Ülkenizin mafyalarının gönlünce at koşturduğu bir yer oldu. Sesinizi çıkarmadınız. ‘Kıbrıs Türk’tür Türk kalacaktır’ söylemini, slogan hale getirdiniz.

Sonra biri çıktı ve ‘Biz Türkiye’nin yavrusu değil, kardeşi olmak istiyoruz’ dedi, söylemediğinizi bırakmadınız. Türkiye’de her siyasetçinin ‘yavrusuna’ bağırıp çağırdığı gibi ağzınıza geleni söylediniz. Azarladınız, hatta tehdit ettiniz. KKTC’nin Türkiye’ye ‘ilhakı’ doğal bir durummuş gibi davrandınız ve Rumların uluslararası alanda ve BM’de elini güçlendirdiniz.

KKTC Cumhurbaşkanı Mustafa Akıncı ne dedi? Hatay örneğinden bağımsız bir dinleyin, bir düşünün söyleneni…

Kıbrıslı Türklerin laik, demokratik ve çoğulcu kimliğini korumak istediklerini, Türkiye’ye bağlanma ihtimalinin ‘korkunç’ bir durum olduğunu söyledi. Ve bunu ‘Kırım’ örneğinden yola çıkarak dillendirdi.

The Guardian gazetesinde yayımlanan söyleşisi, kin ve öfke söylemlerine neden oldu. Hatta ‘terör destekçisi’ olmakla suçlandı.

Türkiye ile hiyerarşik değil eşit ve dostane bir ilişki arzu ettiğini, böylesine bir ilişkinin hem Kıbrıslı Türklerin hem de Türkiye’nin yararına olduğunu söyledi.

Adil federal çözüm içeren bir anlaşmaya tez zamanda ulaşılmazsa, adadaki Türk ve Rum toplumlarının bölünmüşlüğünün kalıcı hale geleceği uyarısında bulundu. Yarım asırlık bölünmüşlükten sonra tek işler çözümün ‘federal bir çatı altında yeniden birleşme’ olduğunu, bu başarılamazsa, Kıbrıs’ın daha fazla fiziksel, demografik ve ekonomik olarak Türkiye’ye bağımlı hale geleceğini söyledi. Ve ekledi: “Acele etmeliyiz.

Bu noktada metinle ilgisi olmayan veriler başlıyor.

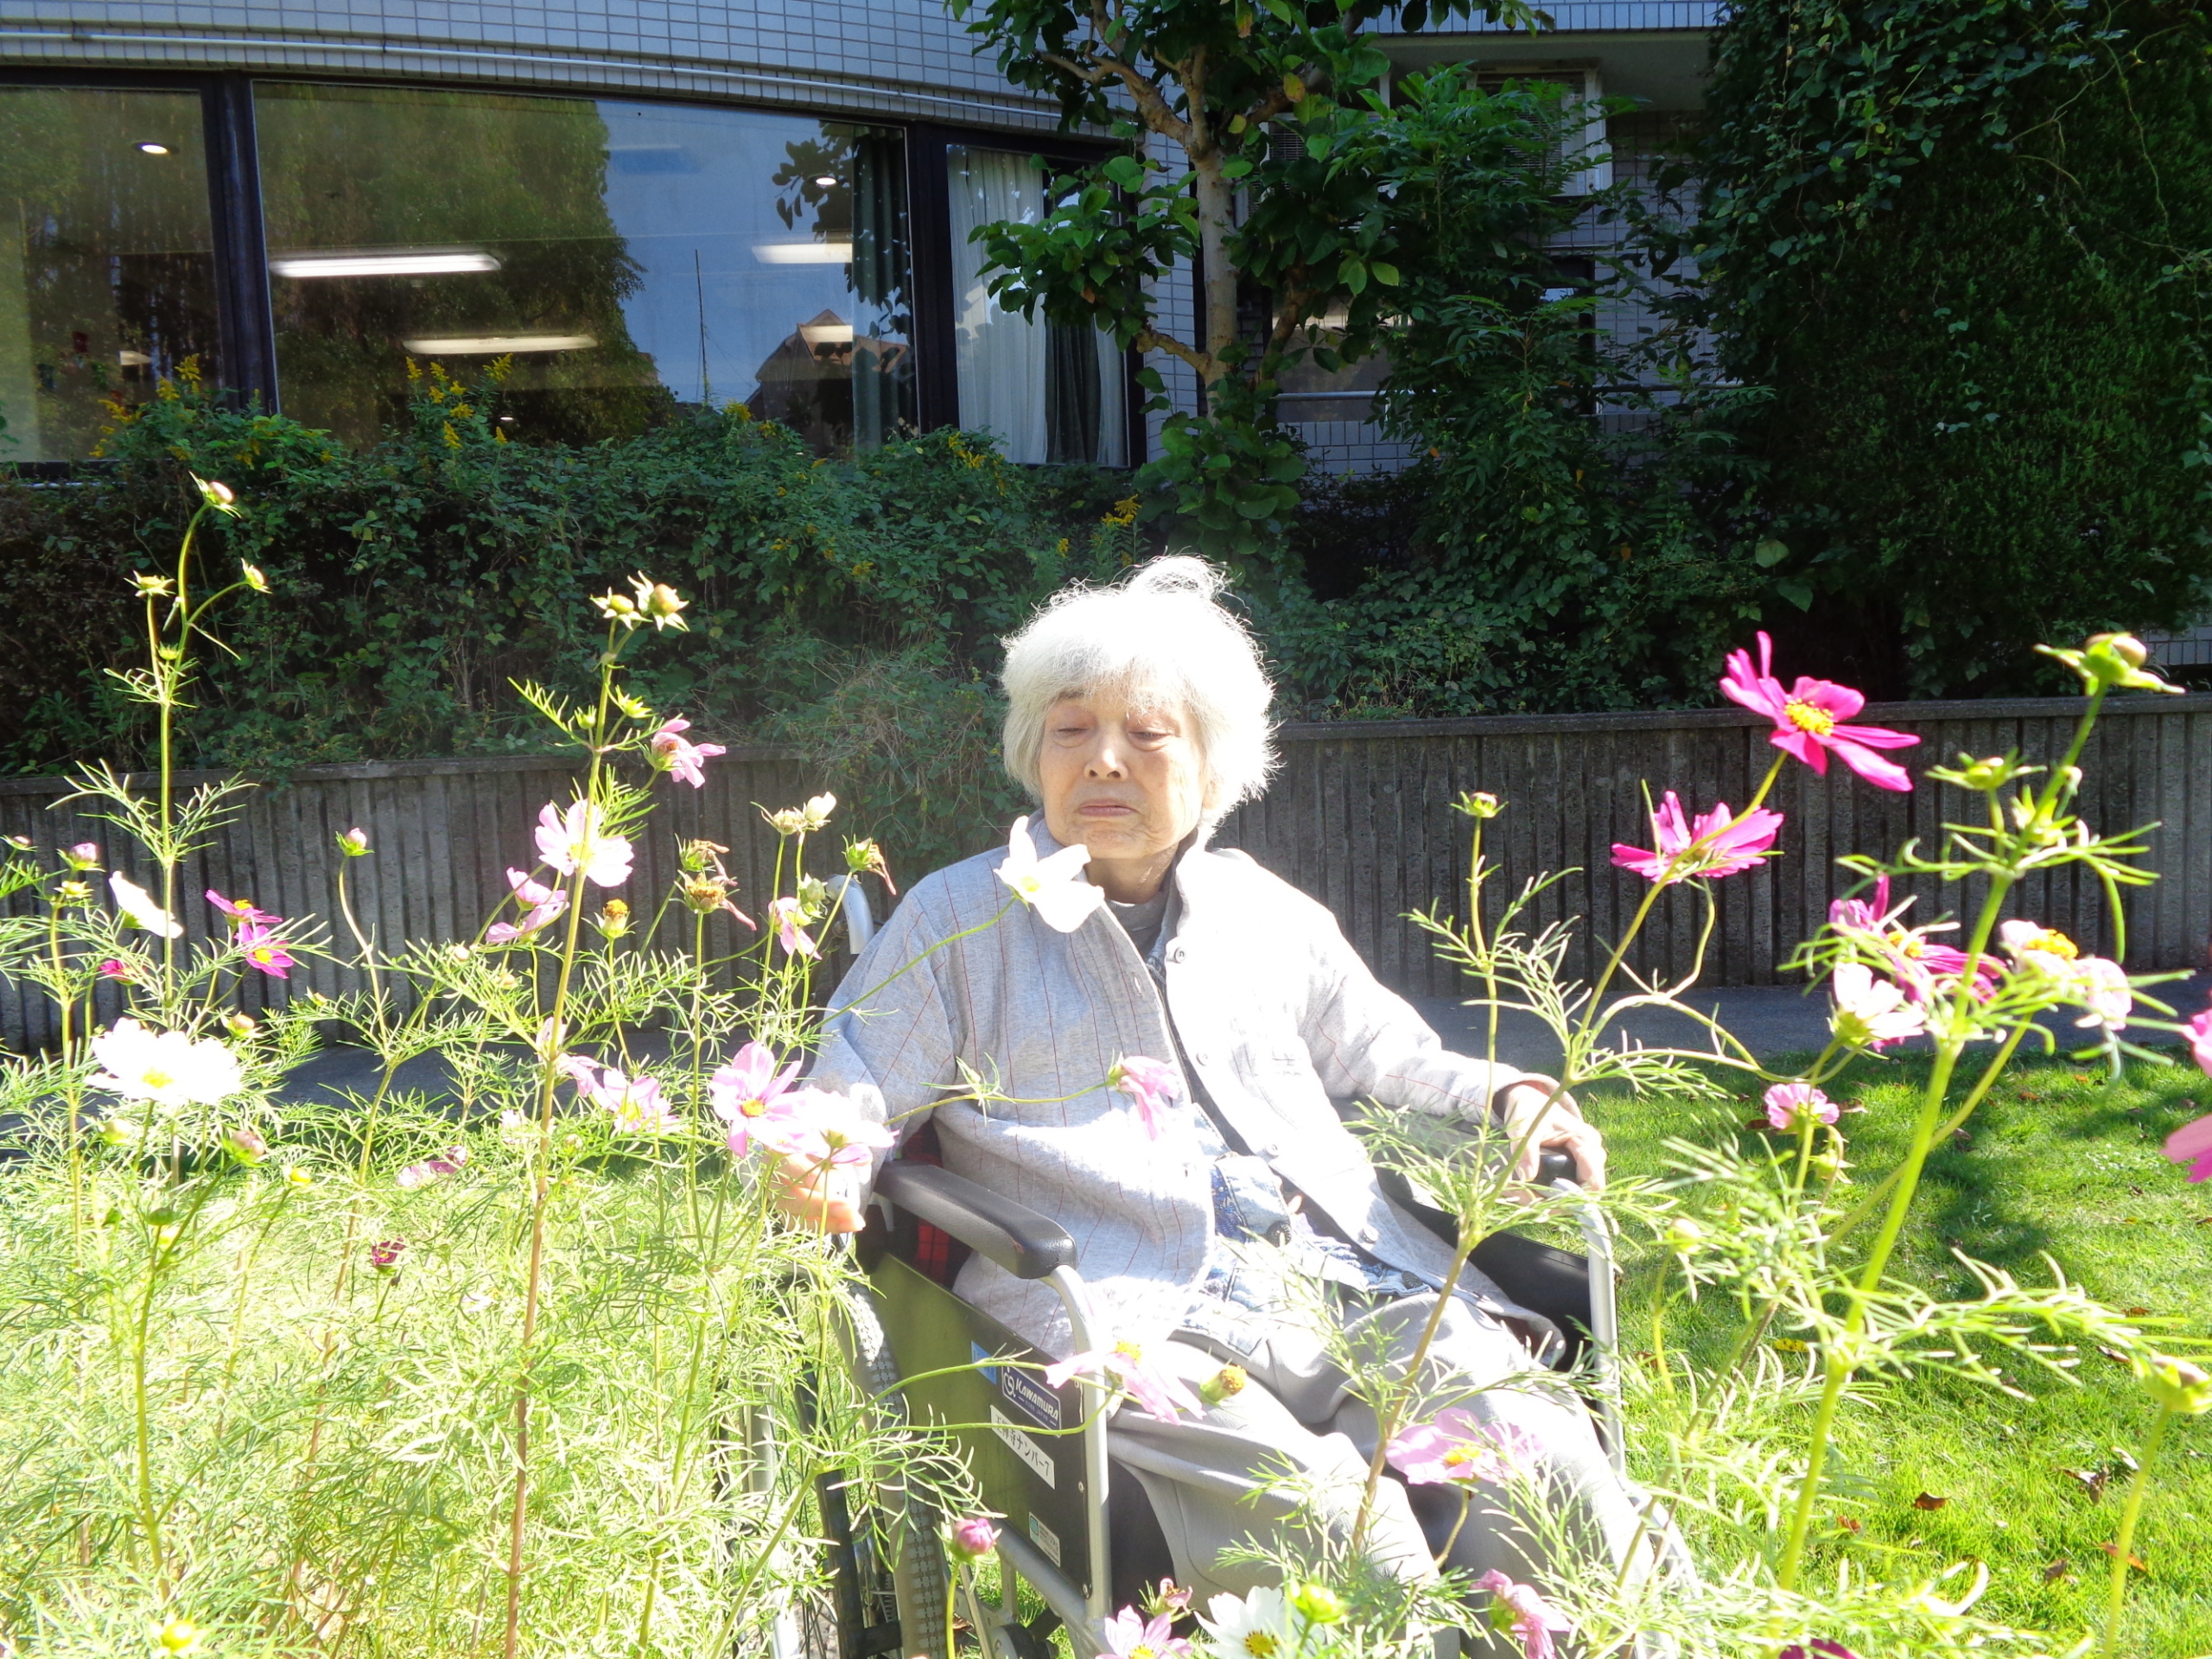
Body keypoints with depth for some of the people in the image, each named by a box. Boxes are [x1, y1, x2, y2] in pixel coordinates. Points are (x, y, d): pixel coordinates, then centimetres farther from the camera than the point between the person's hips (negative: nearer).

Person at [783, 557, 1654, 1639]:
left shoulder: (1266, 913, 22)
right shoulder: (962, 919, 12)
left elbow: (1379, 1051, 34)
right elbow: (848, 1098, 10)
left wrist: (1505, 1093, 15)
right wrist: (814, 1169, -13)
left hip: (1359, 1285, 4)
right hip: (1143, 1322, -3)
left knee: (1552, 1473, -21)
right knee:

Çünkü resmi olmasa da gayri resmi bir şekilde kalıcı bölünmenin temeli daha görünür hale geliyor”.

Yalan mı?

Uluslararası arenada biz ‘Kalıcı, adil ve federal bir çözümden yanayız’ demekle olmuyor. Bunun gereğini yapmak, Rumların elindeki kozu almak ve adadaki mevcut duruma bir son vermek için destek olmak gerekiyor.